Presently before the court is a motion for remand filed by the former directors and officers of a failed bank under receivership of the Federal Deposit Insurance Corporation (“FDIC”) (Docket No. 16). The FDIC opposed the motion (Docket No. 23). A reply was 'subsequently filed (Docket No. 40) and a surreply was tendered (Docket No. 43-1). After reviewing these submissions and the pertinent law, the court DENIES the motion for remand at Docket No. 16.

I. Factual and Procedural Background

On April 30, 2010, the Office of the Commissioner of Financial Institutions of the Commonwealth of Puerto Rico closed Westernbank Puerto Rico (‘Western-bank”) and appointed the FDIC as receiver of the failed bank. (See Docket No. 1-5.) W Holding Company, Inc. (“W Holding”) is the bank holding company of the now defunct Westernbank. (See Docket No. 26-1 at 2 ¶ 3.) Frank Stipes Garcia, Juan Frontera Garcia, Hector Del Rio Torres, William Vidal Carvajal, Cesar Ruiz Rodriguez and Pedro Dominguez Zayas (“Individual Plaintiffs”) are former members of the Board of Directors and/or officers of Westernbank. (See Docket No. 26-1 at 2 ¶ 4.)

The present case was filed in the Puerto Rico Court of First Instance on October 6, 2011 (“State Court Action”) by W Holding and Individual Plaintiffs (collectively “Plaintiffs”) against Chartis Insurance Company of Puerto Rico (“Chartis”). (See Docket No. 26-1.) Plaintiffs sought declaratory judgment regarding their rights to coverage under the director and officer insurance policies issued by Chartis “for claims and/or complaints that the [FDIC] is pursuing and intends to pursue against the plaintiffs.”1 (See id. at 2-3 ¶ 6.)
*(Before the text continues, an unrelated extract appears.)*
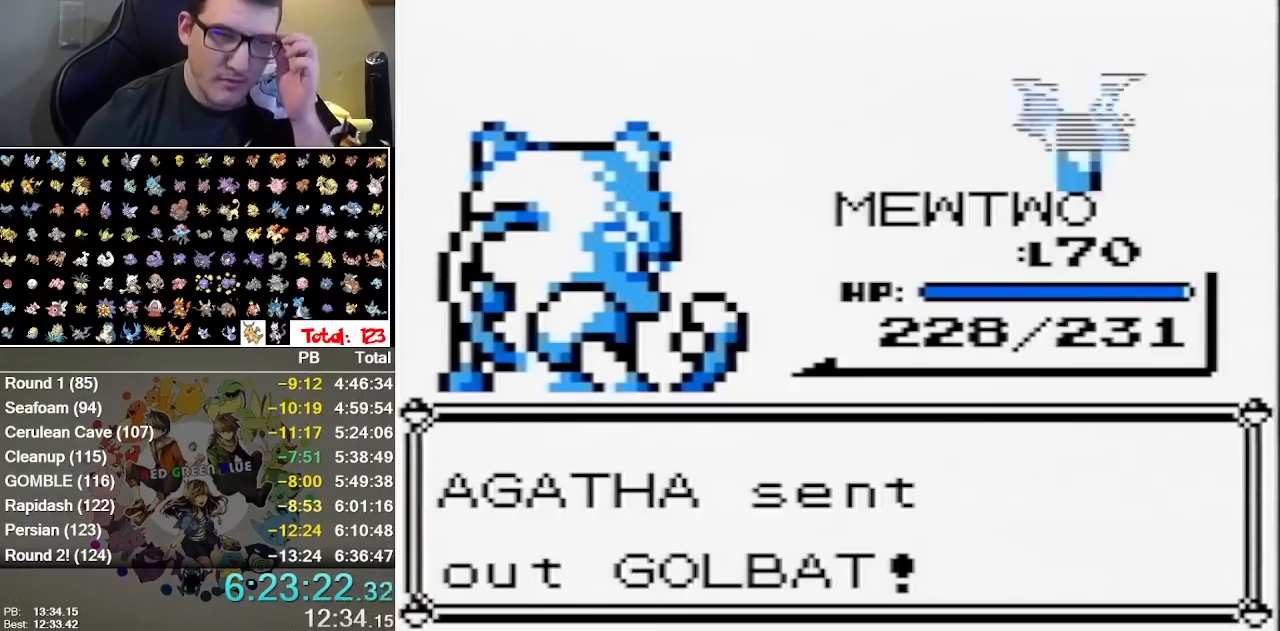
{"buttons": [], "events": [[300, "B", "down"], [450, "B", "up"]]}
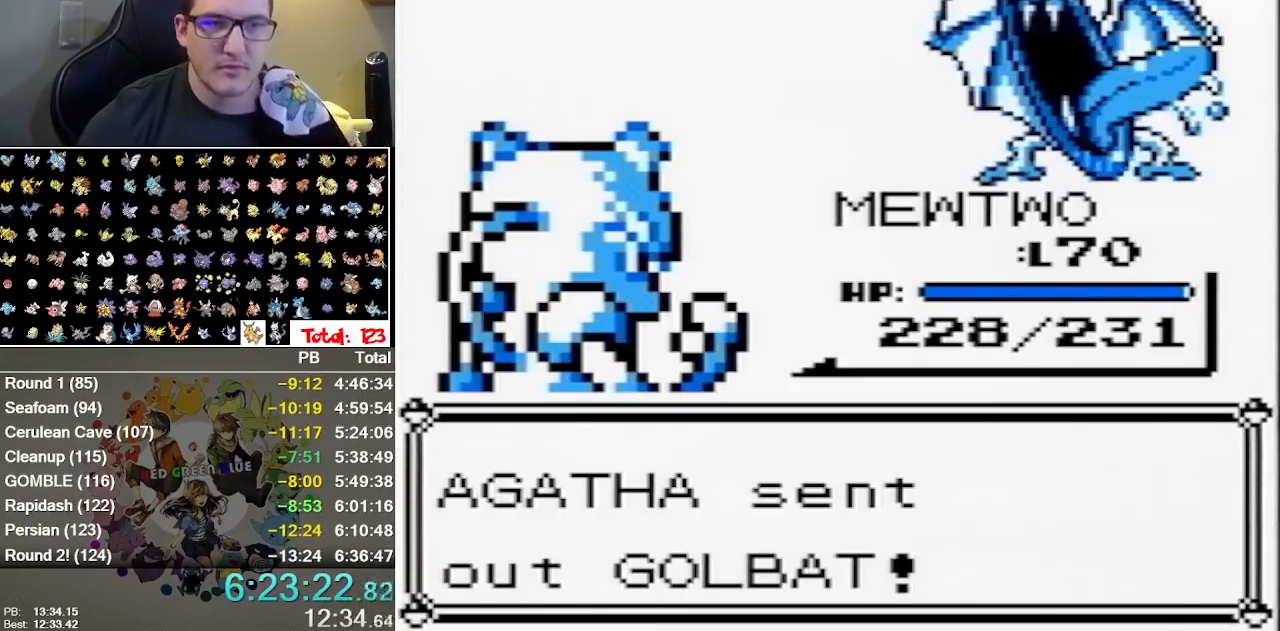
{"buttons": [], "events": [[333, "B", "down"], [433, "B", "up"]]}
On December 30, 2011, the FDIC filed a complaint in intervention in the State Court Action (Docket No. 1^4) pursuant to Puerto Rico’s Direct Action Statute, P.R. Laws Ann. tit. 26, §§ 2001, 2003, and removed it to federal court pursuant to 12 U.S.C. § 1819 (Docket No. 1). The FDIC’s complaint in intervention included damages claims for Individual Plaintiffs’ gross negligence in the discharge of their duties as directors and officers of Western-bank. (See Docket No. 1-4 at 2.)

[425]*425Individual Plaintiffs filed a motion for remand (Docket No. 16) challenging the FDIC’s removal of the State Court Action arguing: (1) the FDIC was never a “party” for purposes of removal under 12 U.S.C. § 1819; and (2) this court lacks jurisdiction because the FDIC has no right to intervene in the insurance coverage dispute. The FDIC opposed (Docket No. 23). A reply and surreply were subsequently filed (Docket Nos. 40 & 43-1).

II. Applicable Law and Analysis

A. The FDIC’s “Party” Status

Any civil action in which the FDIC is a party is “deemed to arise under the laws of the United States.” 12 U.S.C. § 1819(b)(2)(A). The FDIC has a statutory right to remove any action, suit or proceeding to which it is a party within ninety (90) days of becoming a party, pursuant to 12 U.S.C. § 1819(b)(2)(B). Accordingly, the FDIC must have been a party to the State Court Action in order to properly remove this action to federal court.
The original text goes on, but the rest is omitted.